In another set of experiments (see
Figures 9 and
11), we focused on single face recognition in peripheral vision. Using a single Mooney face discrimination task, we showed that holistic face recognition occurs in peripheral vision (i.e., a better recognition performance for upright than for inverted faces; see
Figure 11A, upright versus inverted), reproducing the results found in
Canas-Bajo & Whitney (2020) and in line with old and recent literature (
Farah et al., 1995;
Rossion, 2008;
Sergent, 1984;
Yin, 1969). The advantage in recognizing upright Mooney faces speaks for a differential processing involved between inverted (low-level) and upright (holistic) faces. These results cannot be explained by models of crowding based on simple pooling. According to this class of models, the two-tone black and white blobs constituting a Mooney face should crowd themselves in peripheral vision (e.g., see
Figure 11B), thus becoming more unrecognizable when increasing in eccentricity (
Martelli, Majaj, & Pelli, 2005). Instead, our results show that the representation of these object parts nevertheless survives crowding (see also
Manassi & Whitney, 2018), allowing holistic recognition of Mooney faces.
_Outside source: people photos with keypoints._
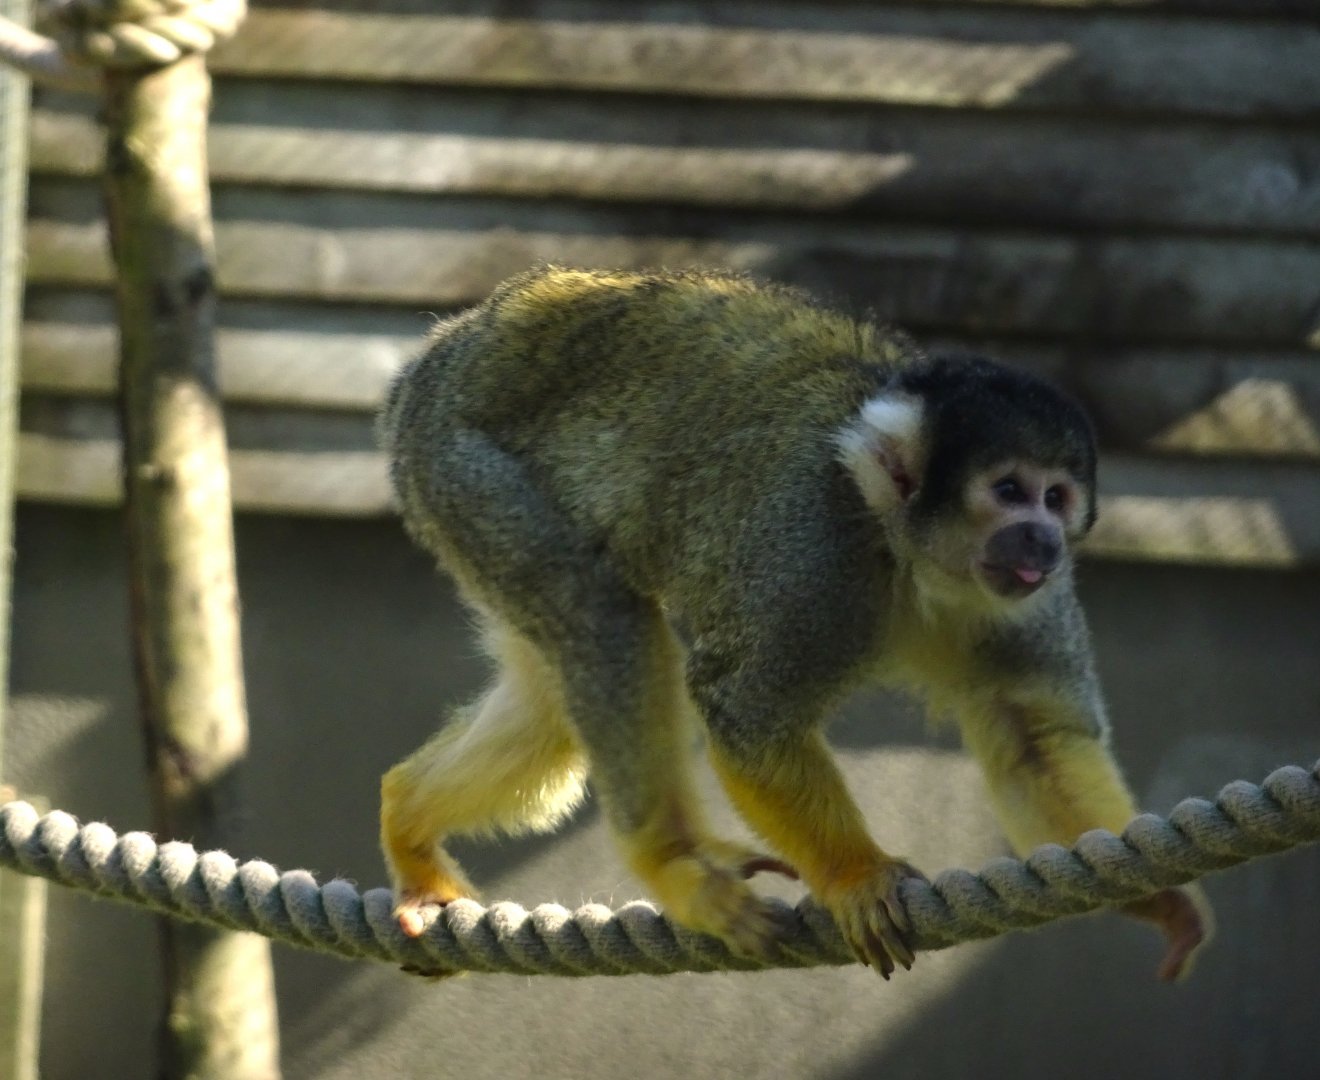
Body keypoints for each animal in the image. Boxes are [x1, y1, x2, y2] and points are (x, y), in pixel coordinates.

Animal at [377, 266, 1211, 981]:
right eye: (1009, 491)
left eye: (1057, 497)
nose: (1041, 539)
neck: (902, 550)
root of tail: (447, 349)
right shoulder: (814, 553)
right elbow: (750, 717)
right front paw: (857, 876)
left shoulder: (1029, 596)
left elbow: (1033, 739)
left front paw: (1161, 901)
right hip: (470, 469)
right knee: (604, 622)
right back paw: (673, 861)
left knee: (552, 690)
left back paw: (408, 817)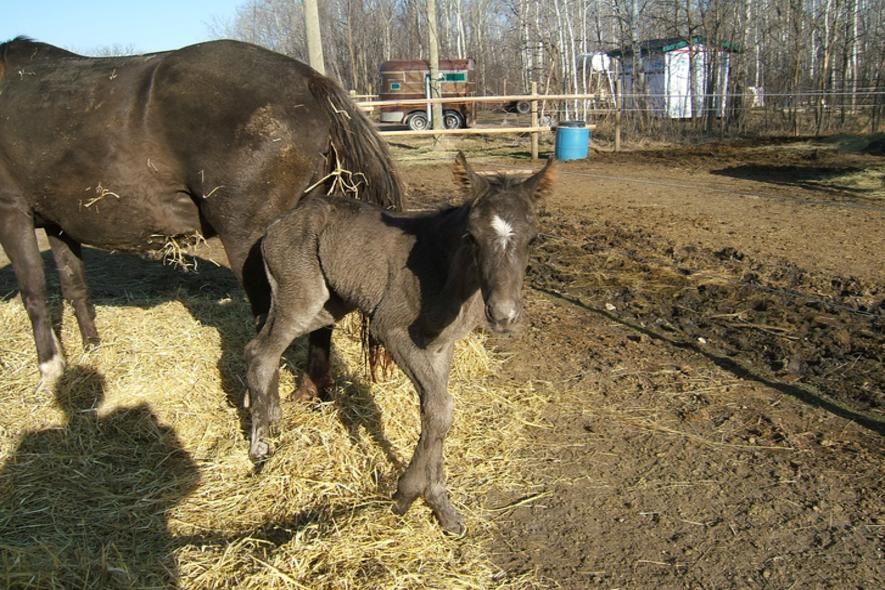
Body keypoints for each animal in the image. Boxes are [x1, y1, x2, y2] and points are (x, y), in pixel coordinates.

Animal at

Using a mongrel Mooney face discrimination task, we showed that the low-level visual information that would allow to discriminate a face from a non-face object is irretrievably lost in the pooling stage of the TTM. Despite the high dimensionality of the pooling in the TTM, at increasing eccentricities the features that compose the faces crowd each other in the model and cannot be used for further processing in the mongrel face discrimination task (see
Figure 11B). This is in contradiction with the results of the single face discrimination task we performed (see
Figure 11A;
Canas-Bajo & Whitney (2020), and with recent evidence that stimulus information on several levels of visual processing can survive crowding and influence subsequent perceptual judgments (
Faivre & Kouider, 2011a;
Faivre & Kouider, 2011b), including face-level information (
Kouider, Berthet, & Faivre, 2011).
Next, we focused on holistic face crowding (as found in Experiment 6 of
Farzin et al., 2009; see
Figure 12A), in which upright flanker faces yielded more crowding than inverted ones in a gender face discrimination task. This inversion effect showed that crowding can occur selectively between high-level holistic representations conveyed by Mooney faces.
Rosenholtz et al. (2019) suggested that the TTM could predict these results without requiring high-level feature interactions. Instead, holistic effects might be driven, in a post-perceptual stage, by the rich information that survives high-dimensional pooling in the TTM.
We tested this hypothesis in practice. Using a mongrel gender crowding discrimination task (see
Figure 10), we showed that the TTM did not reproduce holistic face crowding (see
Figure 12B). Although crowding occurred in the TTM when face flankers were added, there was no effect of flanker face orientation on the TTM performance. In other words, the high-dimensional pooling stage of the TTM did not preserve enough information to drive holistic processing in a post-perceptual stage. This result gives more support to the hypothesis that crowding happens selectively between high-level representations and cannot arise from low-level accounts, even using a high-dimensional pooling stage.
It was recently argued that the face crowding results in
Farzin et al. (2009) may be due to differences in flankers reportability (
Reuther & Chakravarthi, 2019;
Rosenholtz et al., 2019). When target and flankers belong to the same category (upright faces as target and flankers), crowding may arise in part from reporting the flankers’ gender instead of the target one (substitution errors). However, when target and flankers belong to different categories (upright face as target and inverted faces as flankers), substitution errors are less likely to occur because flankers cannot be inadvertently reported. Hence, the decrease in crowding strength may be ascribed to the lack of substitution errors. As in the target cueing argument (see
Figure 8), this explanation assumes that target location uncertainty (and substitution errors, as a consequence) plays a crucial role in crowding, driving the entire difference in crowding strength between upright and inverted face flankers. However, this argument assumes that, prior to target-flanker substitution, upright/inverted faces are processed differently, thus implying some kind of holistic face processing, just as
Farzin et al. (2009) suggested. Indeed, if participants can avoid inadvertently reporting the gender of an inverted flanker face if it is swapped for the target due to location uncertainty, it means that this face needs to be identified as an inverted face. This requires holistic processing, especially for Mooney faces (which cannot be identified using low-level cues). Moreover, the results we obtain in the gender discrimination task (see
Figure 12B) suggest that this is not what happens in the TTM.